The major reason for the introduction of CRT into the course of treatment was to prevent local re-recurrence, which was previously found in 57.1% (12/21) of patients who received resection with curative intent and without preoperative CRT at our institution (detailed data not shown). After initiation of preoperative CRT for patients with LRRC, the local re-recurrence rate was still high (42.3%, 22/52, detailed data not shown). To improve the surgical outcome, it is important to be able to identify the patients with a high risk of local re-recurrence. We do not routinely perform adjuvant chemotherapy after the resection of LRRC, because patients’ conditions after surgery are widely variable, including postoperative complications such as pelvic abscess [7].

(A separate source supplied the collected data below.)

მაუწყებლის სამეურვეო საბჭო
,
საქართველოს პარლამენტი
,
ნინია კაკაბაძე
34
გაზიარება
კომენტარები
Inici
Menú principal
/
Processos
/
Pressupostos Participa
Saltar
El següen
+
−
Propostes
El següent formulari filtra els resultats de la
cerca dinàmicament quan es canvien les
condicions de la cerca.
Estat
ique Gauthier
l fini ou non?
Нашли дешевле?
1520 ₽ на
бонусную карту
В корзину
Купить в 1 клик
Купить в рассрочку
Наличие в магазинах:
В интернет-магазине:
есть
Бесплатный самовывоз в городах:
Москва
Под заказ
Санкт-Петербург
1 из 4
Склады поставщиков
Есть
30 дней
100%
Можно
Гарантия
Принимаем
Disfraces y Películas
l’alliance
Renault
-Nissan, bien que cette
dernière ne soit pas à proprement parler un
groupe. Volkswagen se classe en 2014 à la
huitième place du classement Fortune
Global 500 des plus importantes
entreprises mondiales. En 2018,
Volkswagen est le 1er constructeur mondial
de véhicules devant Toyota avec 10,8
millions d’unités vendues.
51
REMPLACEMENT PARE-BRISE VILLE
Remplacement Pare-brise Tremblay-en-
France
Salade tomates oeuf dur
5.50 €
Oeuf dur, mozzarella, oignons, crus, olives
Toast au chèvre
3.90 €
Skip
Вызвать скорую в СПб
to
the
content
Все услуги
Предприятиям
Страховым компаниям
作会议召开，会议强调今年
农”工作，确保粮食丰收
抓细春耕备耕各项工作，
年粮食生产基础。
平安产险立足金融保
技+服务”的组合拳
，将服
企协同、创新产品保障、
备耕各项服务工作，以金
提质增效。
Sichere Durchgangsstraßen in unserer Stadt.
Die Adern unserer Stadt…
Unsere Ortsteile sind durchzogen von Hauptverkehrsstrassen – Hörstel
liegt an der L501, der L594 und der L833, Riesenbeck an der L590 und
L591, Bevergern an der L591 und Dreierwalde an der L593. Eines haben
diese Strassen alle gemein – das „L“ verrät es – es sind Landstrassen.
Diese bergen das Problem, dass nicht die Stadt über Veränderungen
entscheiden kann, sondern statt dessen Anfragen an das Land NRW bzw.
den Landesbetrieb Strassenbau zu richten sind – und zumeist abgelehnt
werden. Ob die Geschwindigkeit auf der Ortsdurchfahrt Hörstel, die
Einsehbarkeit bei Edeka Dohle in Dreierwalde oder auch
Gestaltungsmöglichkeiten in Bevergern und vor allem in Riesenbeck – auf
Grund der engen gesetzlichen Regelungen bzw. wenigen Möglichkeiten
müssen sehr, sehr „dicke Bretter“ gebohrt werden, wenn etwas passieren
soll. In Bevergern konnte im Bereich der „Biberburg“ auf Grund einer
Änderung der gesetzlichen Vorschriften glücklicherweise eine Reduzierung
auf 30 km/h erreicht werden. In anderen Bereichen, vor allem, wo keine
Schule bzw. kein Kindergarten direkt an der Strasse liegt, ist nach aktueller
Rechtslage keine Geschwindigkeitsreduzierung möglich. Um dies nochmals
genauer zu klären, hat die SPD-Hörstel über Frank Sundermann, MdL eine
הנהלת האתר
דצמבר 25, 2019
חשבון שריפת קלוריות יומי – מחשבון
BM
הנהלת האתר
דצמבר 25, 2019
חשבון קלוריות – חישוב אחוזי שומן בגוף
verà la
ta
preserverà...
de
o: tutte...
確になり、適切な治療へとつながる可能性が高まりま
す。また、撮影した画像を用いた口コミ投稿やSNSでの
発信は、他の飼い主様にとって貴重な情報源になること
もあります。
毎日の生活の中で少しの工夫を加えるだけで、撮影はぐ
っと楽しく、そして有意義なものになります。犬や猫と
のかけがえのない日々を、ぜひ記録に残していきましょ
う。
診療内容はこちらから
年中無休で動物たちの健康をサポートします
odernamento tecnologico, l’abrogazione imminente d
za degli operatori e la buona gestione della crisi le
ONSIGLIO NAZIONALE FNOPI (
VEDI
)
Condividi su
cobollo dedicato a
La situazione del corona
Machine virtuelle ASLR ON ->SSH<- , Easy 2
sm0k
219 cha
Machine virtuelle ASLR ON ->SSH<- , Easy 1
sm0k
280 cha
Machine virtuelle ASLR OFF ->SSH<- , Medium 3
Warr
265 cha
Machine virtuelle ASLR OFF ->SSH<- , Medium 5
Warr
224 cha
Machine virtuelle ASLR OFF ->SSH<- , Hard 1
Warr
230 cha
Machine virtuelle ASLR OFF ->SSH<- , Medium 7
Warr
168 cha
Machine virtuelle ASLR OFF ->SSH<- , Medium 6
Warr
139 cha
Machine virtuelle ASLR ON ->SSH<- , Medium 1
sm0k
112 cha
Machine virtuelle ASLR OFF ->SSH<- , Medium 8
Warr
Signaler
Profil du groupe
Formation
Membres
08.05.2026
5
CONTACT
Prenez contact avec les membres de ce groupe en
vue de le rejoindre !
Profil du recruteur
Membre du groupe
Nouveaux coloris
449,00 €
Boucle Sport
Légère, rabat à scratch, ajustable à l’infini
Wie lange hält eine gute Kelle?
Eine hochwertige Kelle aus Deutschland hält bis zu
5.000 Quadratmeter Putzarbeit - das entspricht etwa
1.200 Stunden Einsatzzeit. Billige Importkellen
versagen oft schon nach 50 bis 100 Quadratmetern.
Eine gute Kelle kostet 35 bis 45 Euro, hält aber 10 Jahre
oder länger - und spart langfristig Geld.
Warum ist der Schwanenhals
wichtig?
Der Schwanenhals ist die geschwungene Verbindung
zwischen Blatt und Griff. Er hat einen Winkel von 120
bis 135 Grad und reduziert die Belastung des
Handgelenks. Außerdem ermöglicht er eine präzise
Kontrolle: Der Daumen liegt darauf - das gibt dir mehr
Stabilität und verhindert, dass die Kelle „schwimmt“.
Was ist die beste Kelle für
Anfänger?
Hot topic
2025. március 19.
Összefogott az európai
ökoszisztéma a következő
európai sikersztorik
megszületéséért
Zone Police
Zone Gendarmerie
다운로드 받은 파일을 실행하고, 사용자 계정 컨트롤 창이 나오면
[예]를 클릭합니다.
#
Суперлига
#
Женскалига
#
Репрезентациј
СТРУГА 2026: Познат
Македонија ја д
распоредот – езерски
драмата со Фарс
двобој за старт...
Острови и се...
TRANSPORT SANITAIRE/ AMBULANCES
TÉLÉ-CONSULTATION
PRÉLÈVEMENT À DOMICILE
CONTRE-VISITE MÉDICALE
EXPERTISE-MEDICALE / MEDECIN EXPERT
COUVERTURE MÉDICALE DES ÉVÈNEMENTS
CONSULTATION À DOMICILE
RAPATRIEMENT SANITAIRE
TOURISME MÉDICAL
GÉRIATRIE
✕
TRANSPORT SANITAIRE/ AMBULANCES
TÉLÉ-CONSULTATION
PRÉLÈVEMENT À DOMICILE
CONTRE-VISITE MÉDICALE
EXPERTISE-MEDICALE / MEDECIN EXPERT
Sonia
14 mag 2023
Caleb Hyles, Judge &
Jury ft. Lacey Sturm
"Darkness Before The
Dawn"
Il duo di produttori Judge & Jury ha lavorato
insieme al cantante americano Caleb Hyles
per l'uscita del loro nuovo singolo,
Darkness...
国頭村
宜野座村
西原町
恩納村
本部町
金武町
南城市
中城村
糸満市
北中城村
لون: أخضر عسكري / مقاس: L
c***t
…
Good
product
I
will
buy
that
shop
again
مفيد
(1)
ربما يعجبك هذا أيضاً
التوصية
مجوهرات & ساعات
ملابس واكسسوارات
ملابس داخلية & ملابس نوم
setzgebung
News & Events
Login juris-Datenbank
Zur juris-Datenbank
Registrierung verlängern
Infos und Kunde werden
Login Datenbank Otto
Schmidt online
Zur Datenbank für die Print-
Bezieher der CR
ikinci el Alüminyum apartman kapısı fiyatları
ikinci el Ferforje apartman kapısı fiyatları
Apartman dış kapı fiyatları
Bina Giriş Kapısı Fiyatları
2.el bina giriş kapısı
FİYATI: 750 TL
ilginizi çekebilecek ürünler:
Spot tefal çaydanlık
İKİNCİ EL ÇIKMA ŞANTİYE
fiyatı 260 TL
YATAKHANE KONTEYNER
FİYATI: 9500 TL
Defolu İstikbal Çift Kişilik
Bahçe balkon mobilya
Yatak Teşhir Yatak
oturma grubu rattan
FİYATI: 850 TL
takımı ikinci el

This study had some limitations. First, it is a single-center study. Second, the cohort was relatively small, though this is the first report discussing the usefulness of PET-CT for patients with LRRC.

Conclusions

In conclusion, PET-CT is useful in the assessment of tumor response to preoperative CRT for patients with LRRC. Post-SUV and DR were significantly associated with a pathological treatment response. Post-SUV is especially valuable as an independent prognostic indicator for patients with LRRC.